[Material for the task]
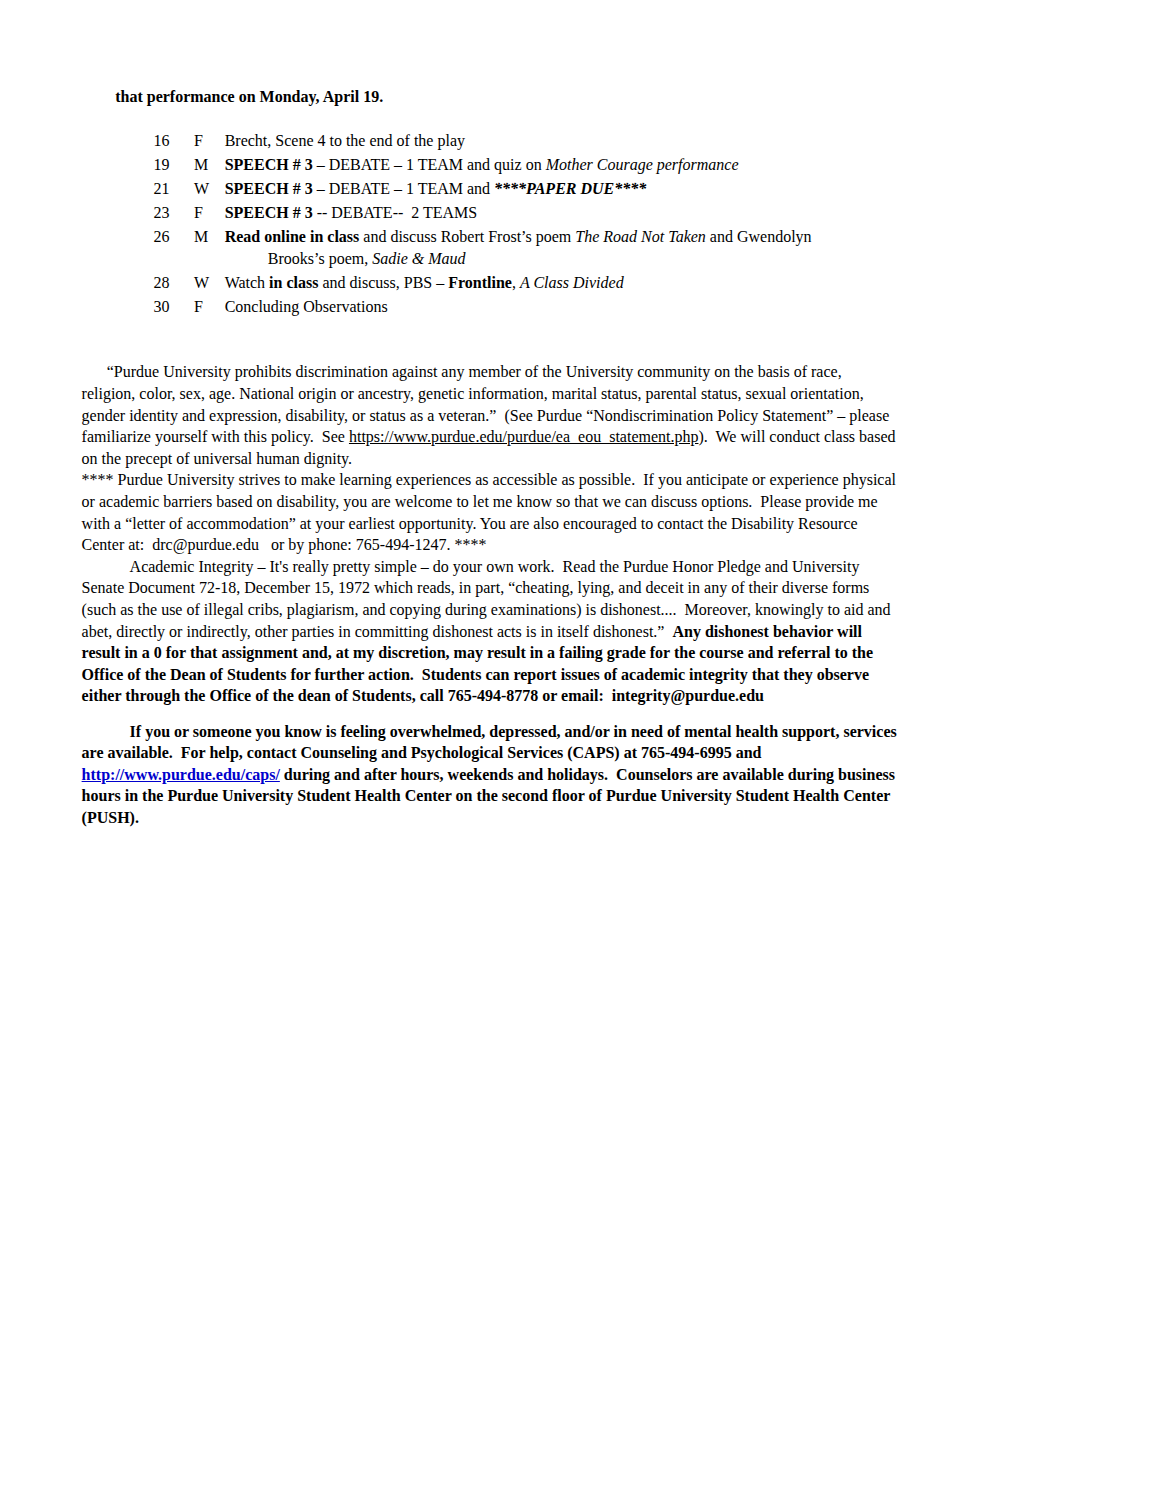that performance on Monday, April 19.
| 16 | F | Brecht, Scene 4 to the end of the play |
| 19 | M | SPEECH # 3 – DEBATE – 1 TEAM and quiz on Mother Courage performance |
| 21 | W | SPEECH # 3 – DEBATE – 1 TEAM and ****PAPER DUE**** |
| 23 | F | SPEECH # 3 -- DEBATE-- 2 TEAMS |
| 26 | M | Read online in class and discuss Robert Frost’s poem The Road Not Taken and Gwendolyn Brooks’s poem, Sadie & Maud |
| 28 | W | Watch in class and discuss, PBS – Frontline , A Class Divided |
| 30 | F | Concluding Observations |
“Purdue University prohibits discrimination against any member of the University community on the basis of race, religion, color, sex, age. National origin or ancestry, genetic information, marital status, parental status, sexual orientation, gender identity and expression, disability, or status as a veteran.” (See Purdue “Nondiscrimination Policy Statement” – please familiarize yourself with this policy. See https://www.purdue.edu/purdue/ea_eou_statement.php). We will conduct class based on the precept of universal human dignity.
**** Purdue University strives to make learning experiences as accessible as possible. If you anticipate or experience physical or academic barriers based on disability, you are welcome to let me know so that we can discuss options. Please provide me with a “letter of accommodation” at your earliest opportunity. You are also encouraged to contact the Disability Resource Center at: drc@purdue.edu or by phone: 765-494-1247. ****
Academic Integrity – It's really pretty simple – do your own work. Read the Purdue Honor Pledge and University Senate Document 72-18, December 15, 1972 which reads, in part, “cheating, lying, and deceit in any of their diverse forms (such as the use of illegal cribs, plagiarism, and copying during examinations) is dishonest.... Moreover, knowingly to aid and abet, directly or indirectly, other parties in committing dishonest acts is in itself dishonest.” Any dishonest behavior will result in a 0 for that assignment and, at my discretion, may result in a failing grade for the course and referral to the Office of the Dean of Students for further action. Students can report issues of academic integrity that they observe either through the Office of the dean of Students, call 765-494-8778 or email: integrity@purdue.edu
If you or someone you know is feeling overwhelmed, depressed, and/or in need of mental health support, services are available. For help, contact Counseling and Psychological Services (CAPS) at 765-494-6995 and http://www.purdue.edu/caps/ during and after hours, weekends and holidays. Counselors are available during business hours in the Purdue University Student Health Center on the second floor of Purdue University Student Health Center (PUSH).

[Task instructions]
Exactly the lines above from the one with "DEBATE-- 2 TEAMS |" to the one with "universal human dignity.", both included, are to be quoted; leave the rest out.

[Written solution]
| 23 | F | SPEECH # 3 -- DEBATE-- 2 TEAMS |
| 26 | M | Read online in class and discuss Robert Frost’s poem The Road Not Taken and Gwendolyn Brooks’s poem, Sadie & Maud |
| 28 | W | Watch in class and discuss, PBS – Frontline , A Class Divided |
| 30 | F | Concluding Observations |
“Purdue University prohibits discrimination against any member of the University community on the basis of race, religion, color, sex, age. National origin or ancestry, genetic information, marital status, parental status, sexual orientation, gender identity and expression, disability, or status as a veteran.” (See Purdue “Nondiscrimination Policy Statement” – please familiarize yourself with this policy. See https://www.purdue.edu/purdue/ea_eou_statement.php). We will conduct class based on the precept of universal human dignity.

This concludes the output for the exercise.